(Saved entries)
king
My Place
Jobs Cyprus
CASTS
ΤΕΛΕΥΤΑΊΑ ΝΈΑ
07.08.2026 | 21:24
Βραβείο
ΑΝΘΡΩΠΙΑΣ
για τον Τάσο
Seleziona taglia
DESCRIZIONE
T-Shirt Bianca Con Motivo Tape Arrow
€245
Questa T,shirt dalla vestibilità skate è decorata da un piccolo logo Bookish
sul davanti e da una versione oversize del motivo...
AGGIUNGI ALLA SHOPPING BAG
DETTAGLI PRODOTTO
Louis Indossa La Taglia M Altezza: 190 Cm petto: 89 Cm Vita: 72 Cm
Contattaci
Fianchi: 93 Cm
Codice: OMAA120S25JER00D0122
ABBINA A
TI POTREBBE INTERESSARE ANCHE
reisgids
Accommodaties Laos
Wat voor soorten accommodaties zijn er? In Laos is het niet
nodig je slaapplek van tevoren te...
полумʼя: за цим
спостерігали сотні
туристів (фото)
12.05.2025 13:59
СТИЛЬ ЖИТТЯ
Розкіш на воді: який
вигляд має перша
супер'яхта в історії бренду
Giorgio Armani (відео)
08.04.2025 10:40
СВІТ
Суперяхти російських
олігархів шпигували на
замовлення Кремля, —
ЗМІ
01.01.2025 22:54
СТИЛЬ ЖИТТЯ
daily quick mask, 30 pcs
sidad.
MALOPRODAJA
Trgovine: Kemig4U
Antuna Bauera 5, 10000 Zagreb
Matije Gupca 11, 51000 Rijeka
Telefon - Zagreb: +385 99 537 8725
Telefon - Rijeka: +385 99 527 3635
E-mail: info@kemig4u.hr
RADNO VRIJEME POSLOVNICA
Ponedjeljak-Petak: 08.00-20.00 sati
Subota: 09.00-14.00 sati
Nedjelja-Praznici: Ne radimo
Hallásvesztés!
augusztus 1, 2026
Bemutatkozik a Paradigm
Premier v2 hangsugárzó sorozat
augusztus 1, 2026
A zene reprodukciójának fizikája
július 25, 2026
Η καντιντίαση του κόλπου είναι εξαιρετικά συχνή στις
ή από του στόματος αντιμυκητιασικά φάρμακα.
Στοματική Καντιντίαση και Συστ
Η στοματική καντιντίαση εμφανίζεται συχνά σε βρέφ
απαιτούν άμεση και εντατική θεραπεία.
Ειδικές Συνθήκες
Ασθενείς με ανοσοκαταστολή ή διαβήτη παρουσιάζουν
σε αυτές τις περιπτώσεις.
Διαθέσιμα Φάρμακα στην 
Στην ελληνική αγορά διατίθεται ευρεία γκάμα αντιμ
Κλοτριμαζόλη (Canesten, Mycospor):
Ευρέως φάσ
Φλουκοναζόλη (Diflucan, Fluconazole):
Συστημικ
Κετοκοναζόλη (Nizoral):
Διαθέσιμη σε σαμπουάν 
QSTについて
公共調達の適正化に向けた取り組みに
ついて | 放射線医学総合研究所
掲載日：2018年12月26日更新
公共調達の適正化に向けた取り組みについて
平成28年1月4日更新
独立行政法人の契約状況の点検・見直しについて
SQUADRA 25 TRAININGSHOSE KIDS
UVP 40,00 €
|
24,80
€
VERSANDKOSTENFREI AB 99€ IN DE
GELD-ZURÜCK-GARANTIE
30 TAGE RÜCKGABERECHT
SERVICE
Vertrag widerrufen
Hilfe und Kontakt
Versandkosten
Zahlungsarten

**What needs to be done:**
Lines containing the word "Laos" are to be located in the entries and copied.

**Written solution:**
Accommodaties Laos
Wat voor soorten accommodaties zijn er? In Laos is het niet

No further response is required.